ENSPIRING.ai: The Montgomery Bus Boycott - Crash Course Black American History #35
The video explores the Montgomery Bus boycott, one of the most significant and successful nonviolent protests in American history, which played a pivotal role in the Civil Rights Movement. Sparked by Rosa Parks' arrest for refusing to give up her bus seat to a white man, the boycott lasted for 381 days and involved an estimated 40,000 participants. This protest challenged segregation laws and spearheaded a broader movement to combat racial injustice across the United States. The Montgomery Bus boycott is remembered for its strategic leadership, organizing efforts by groups such as the Women's Political Council, and its impact on the national stage.

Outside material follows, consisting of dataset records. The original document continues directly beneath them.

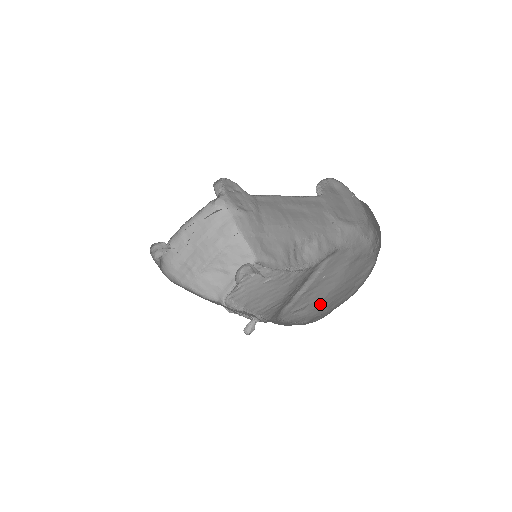
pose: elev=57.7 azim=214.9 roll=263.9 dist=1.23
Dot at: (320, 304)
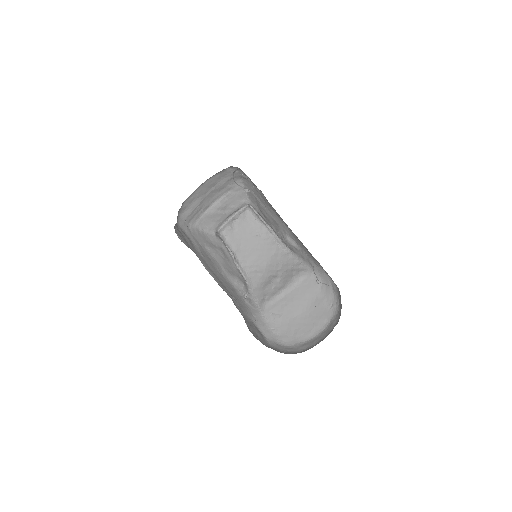
Dot at: (290, 323)
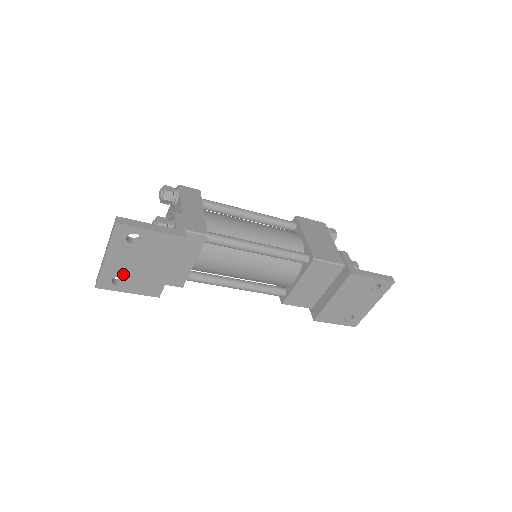
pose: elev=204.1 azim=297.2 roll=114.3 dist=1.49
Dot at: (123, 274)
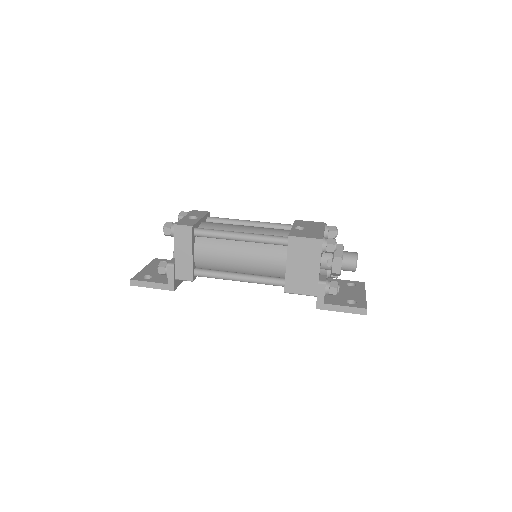
Dot at: occluded
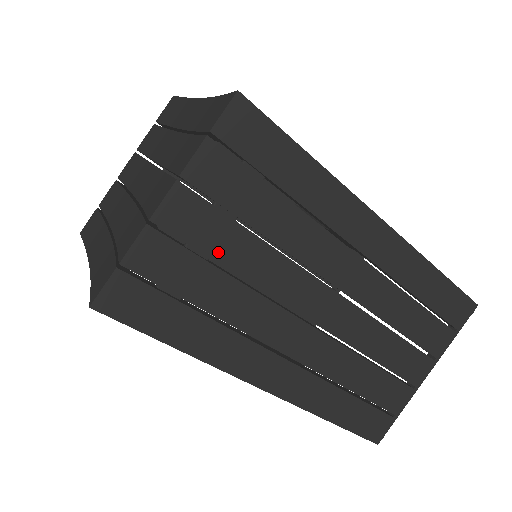
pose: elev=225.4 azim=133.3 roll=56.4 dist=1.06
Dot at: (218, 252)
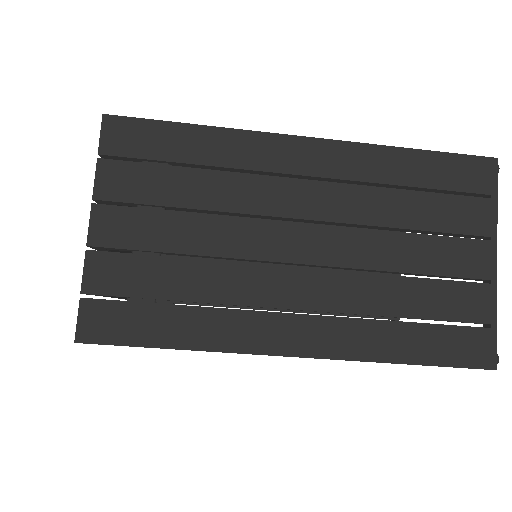
Dot at: (162, 243)
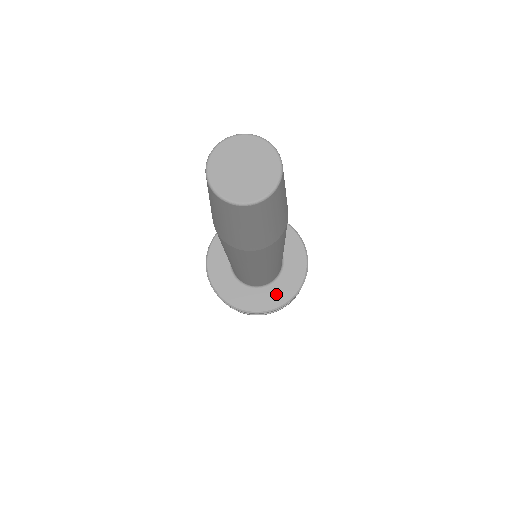
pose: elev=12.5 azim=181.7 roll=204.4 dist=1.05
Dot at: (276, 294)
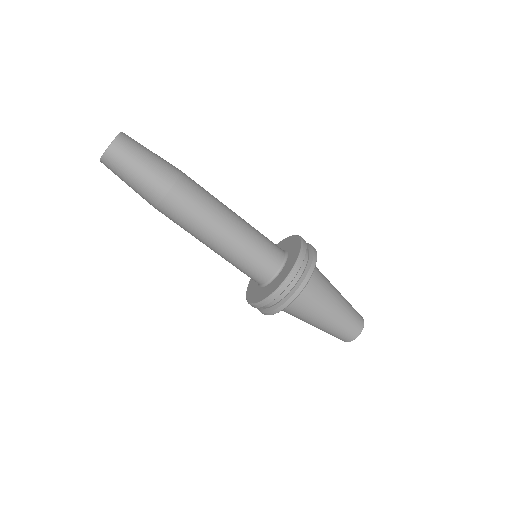
Dot at: (292, 257)
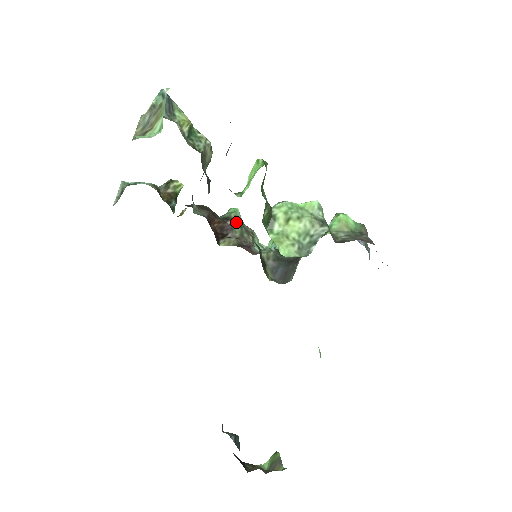
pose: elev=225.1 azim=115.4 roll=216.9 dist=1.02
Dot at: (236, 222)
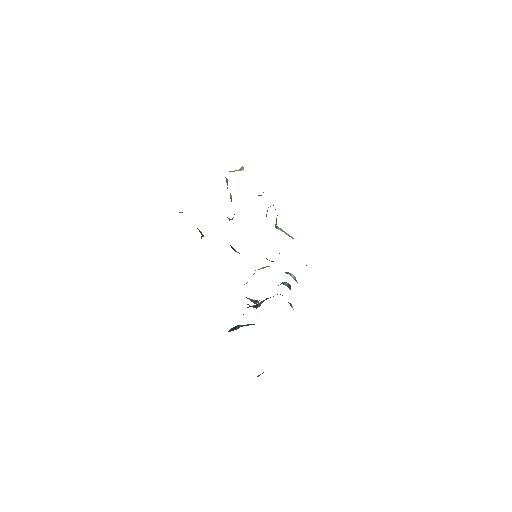
Dot at: occluded
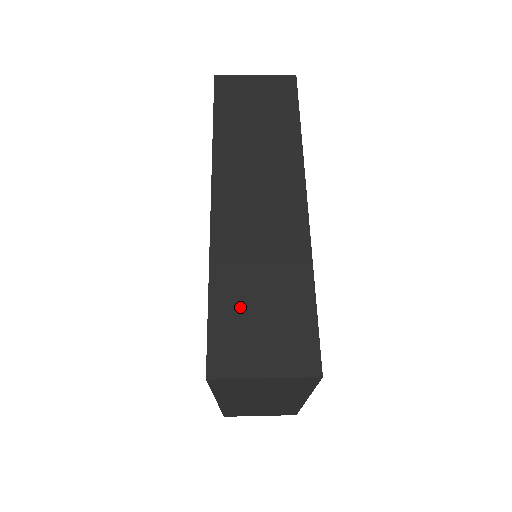
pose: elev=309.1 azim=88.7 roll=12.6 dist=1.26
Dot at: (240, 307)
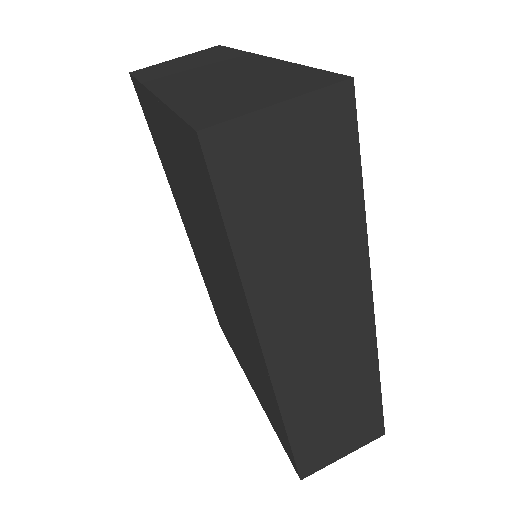
Dot at: (318, 429)
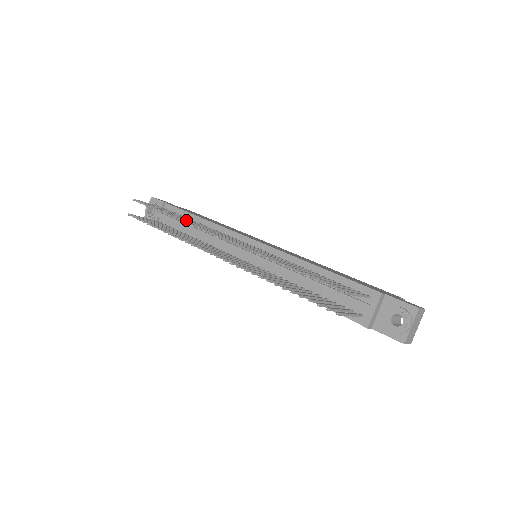
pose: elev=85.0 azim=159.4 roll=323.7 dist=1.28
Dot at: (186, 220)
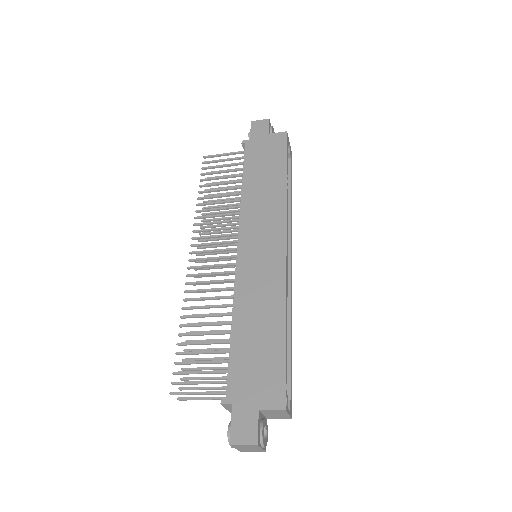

Rosa Parks' refusal to give up her seat became a symbol for the movement due to the strategic decision by leaders to use her as the face of their campaign. Despite not being the first to resist bus segregation, her arrest galvanized a community effort and widespread support within the civil rights community. The video discusses how prior incidents of violence and resistance by African Americans in Montgomery set the stage for the boycott, highlighting the role of community leaders like Joanne Robinson and the appointment of Martin Luther King Jr. to a leadership position.
Main takeaways from the video:
Please remember to turn on the CC button to view the subtitles.
Key Vocabularies and Common Phrases:
1. boycott [ˈbɔɪˌkɒt] - (noun) - A protest in which people refuse to buy or use goods and services in order to force a change. - Synonyms: (protest, embargo, strike)
The Montgomery bus boycott, which took place from December 5, 1955, to December 20, 1956, was one of the most successful examples of mass nonviolent resistance in us history.
2. segregation [ˌsɛɡrɪˈɡeɪʃən] - (noun) - The enforced separation of different racial groups in a country, community, or establishment. - Synonyms: (separation, apartheid, division)
This boycott is regarded as being the first large scale us demonstration against segregation with an estimated 40,000 participants.
3. arbitrariness [ˌɑːrbɪˈtrerɪnəs] - (noun) - The quality of being based on random choice or personal whim, rather than any reason or system. - Synonyms: (randomness, capriciousness, unpredictability)
As historian gene Theoharis put it, the arbitrariness of segregation, the power and place it granted white people, was perhaps nowhere more evident than on the bus.
4. torrent [ˈtɔːrənt] - (noun) - A sudden, violent, and copious outpouring of something (typically words or feelings). - Synonyms: (deluge, outpouring, flood)
And because many black people did not own their own cars, many felt like they had nowhere else to turn but sometimes there's only so much that a person can take and talks of a bus boycott danced around barbershops, cookouts, and churches.
5. discrimination [dɪˌskrɪməˈneɪʃən] - (noun) - Unjust or prejudicial treatment of different categories of people, especially on the grounds of race, age, or sex. - Synonyms: (prejudice, bias, intolerance)
This movement was the culmination of a long struggle against discrimination in the public sphere.
6. intimidation [ɪnˌtɪməˈdeɪʃən] - (noun) - The action of frightening or threatening someone, often to make them do what one wants. - Synonyms: (threatening, bullying, coercion)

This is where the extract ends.